# EXTRAIT DU TEXTE
::::

Autrefois, les choses étaient claires sur le fond. Le budget de l'Etat ne comprenait que quelques chapitres: l'armée et la police, les fonctionnaires et les services publics, l'entretien et les investissements.
Elles l'étaient aussi dans la forme. La bonne vieille Constitution de 1875 disposait que la loi de finances ou budget prévisionnel devait être votée le 31 décembre à minuit de chaque année, pour l'exercice suivant, et qu'en juillet de chaque exercice en cours, on effectuerait les corrections nécessaires en votant un budget additionnel. Généralement, tout se passait bien. Régulièrement, le Parlement était en retard pour voter le budget prévisionnel et, le 31 décembre à minuit, il fallait arrêter pour quelques heures la pendule du Palais Bourbon, ce qui provoquait, dans toute la France, un immense éclat de rire qui venait opportunément dissiper les vapeurs du réveillon, le lendemain matin. Nos aînés avaient le rire facile...
Pour des raisons que j'ai indiquées dans le dernier numéro, tout est plus compliqué aujourd'hui et il n'en va plus de même. En sus du renversement de la conjoncture économique, deux guerres -- et quelles! -- sont venues qui ont alourdi le budget de leurs conséquences: il a fallu créer de nouveaux chapitres. Les progrès scientifiques et les changements qu'ils ont apporté dans les formes de la production, font que de simples articles sont devenus des têtes de chapitre, notamment dans l'agriculture. Le repli autarcique et l'intervention de l'Etat qui en est la conséquence dans tous les domaines, le dirigisme plus ou moins avoué, ont provoqué la naissance de budgets annexes sous le nom de comptes spéciaux du trésor, de même que les progrès sociaux: le contrôle des charges et la reconstruction d'un côté, les nationalisations et la Sécurité sociale de l'autre.
Tout ceci a fait que les méthodes d'établissement et de discussion du budget devant le Parlement ont sombré dans une extrême confusion et qu'elles ont fini par dépasser tout ce qu'on peut imaginer dans la fantaisie comptable. D'abord, devant l'impossibilité de voter le budget général avant le 31 décembre à minuit de chaque année, on a eu recours aux douxièmes provisoires, puis, l'astuce s'étant révélée inopérante, à la scission de la loi de finances en deux parties, la première étant la loi des maxima qu'on ne devait pas dépasser dans chaque chapitre, au titre des dépenses, la seconde, la loi des voies et moyens de se procurer les ressources correspondantes. Ceci n'a encore rien donné: en 1950, pour des questions de majorité parlementaire, il a été impossible de discuter la loi des voies et moyens. La France a donc vécu toute l'année à la petite semaine.

::::

# DOCUMENTS SOURCES
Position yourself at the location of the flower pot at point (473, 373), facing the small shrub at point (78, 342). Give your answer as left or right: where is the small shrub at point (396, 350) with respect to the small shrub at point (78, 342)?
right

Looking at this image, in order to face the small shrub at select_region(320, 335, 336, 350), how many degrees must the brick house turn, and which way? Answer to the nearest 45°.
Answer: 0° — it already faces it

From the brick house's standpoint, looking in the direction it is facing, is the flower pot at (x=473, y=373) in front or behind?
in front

::::

# CONSIGNE 1
D'après le texte sur le budget de l'État, à quel moment la Constitution de 1875 imposait-elle le vote de la loi de finances ?
# CONSIGNE 2
Résumez en deux phrases le texte sur le budget de l'État.
# CONSIGNE 3
Poursuivez le texte sur le budget de l'État à partir de l'endroit où il s'arrête.
La liste n'a aucune part dans ce travail.

# RÉPONSE ATTENDUE 1
Le 31 décembre à minuit de chaque année, pour l'exercice suivant.

# RÉPONSE ATTENDUE 2
Autrefois, le budget de l'État ne comptait que quelques chapitres et se votait selon les règles claires de la Constitution de 1875 : un budget prévisionnel au 31 décembre à minuit, puis un budget additionnel en juillet. Depuis, le renversement de la conjoncture, deux guerres, les progrès scientifiques, le dirigisme et les progrès sociaux ont multiplié les chapitres et les budgets annexes, ce qui a plongé l'établissement et la discussion du budget dans une extrême confusion, au point qu'en 1950 la loi des voies et moyens n'a pu être discutée.

# RÉPONSE ATTENDUE 3
Il en résulte que personne, et pas même le Ministre des Finances, n'a la moindre idée des dépenses probables, ni des ressources possibles. Les chiffres publiés dans l'un et l'autre cas sont incertains et varient au gré de l'humeur de la Commission des finances ou du Ministre, au moment du communiqué. Un jour on nous dit que le budget est en équilibre, la semaine suivante, qu'il manque 170 milliards et, la semaine suivante, encore qu'on s'était trompé, que ce n'était pas 170 milliards qu'il manquait mais bien 300. Personne n'a jamais pu savoir, par exemple, combien coûtait la guerre d'Indochine: j'ai sous les yeux deux communiqués officiels dont l'un dit qu'elle nous revient à 10 milliards par mois et l'autre 220 milliards par an Le budget de 1950 qui avait pris le départ à 1.350 milliards est monté à 1.850 en juillet pour arriver à 2.250 en décembre.
Dans ces conditions, c'est presqu'une gageure que de discuter du budget de 1951, même à partir des chiffres officiels rendus publics à fin novembre.
Ca l'est d'autant plus qu'on se heurte à une difficulté supplémentaire: les lecteurs les plus indulgents ne sont en général pas sensibles à l'éloquence des chiffres.
Alors, ne tirez pas sur le pianiste
En décembre 1950 donc, les spécialistes en catastrophes financières de la rue de Rivoli, ont évalué à 2.612 milliards, très exactement, les dépenses pour l'année 1951.
La première idée qui vient à l'esprit, c'est que, si ce chiffre subit les mêmes fluctuations et dans le même sens, que celui qu'ils avaient pris pour base de départ en décembre 1949, on peut se demander avec inquiétude ce qu'il sera devenu, à l'arrivée en décembre 1951.
La seconde se résout dans deux comparaisons. Avec les dépenses effectives de 1950 par rapport auxquelles il est en augmentation de 18%. Et avec le revenu national de 7.500 milliards dont il représente 35%, ce qui est énorme. Encore faut-il tenir compte de l'utilisation de ces 35% et du fait qu'ils sont, eux aussi, sujets à faire des petits en cours d'exercice. De toutes façons, il faut prendre acte que, d'une année à l'autre, la part du revenu national que l'Etat s'attribue augmente sans cesse: 22,5% en 1949, 30% en 1950 et 35% en 1951...
Au chapitre des recettes, en raclant bien les fonds des tiroirs, on a trouvé 2.065 milliards. Cette somme représente ce qui aura été encaissé par le trésor en 1950 au titre des divers impôts; on espère en trouver autant en 1951 et ce n'est pas impossible. Comme on aura dépensé 2.250 milliards en 1950, on entrera donc joyeusement dans l'année 1951 avec une ardoise de 135 milliards...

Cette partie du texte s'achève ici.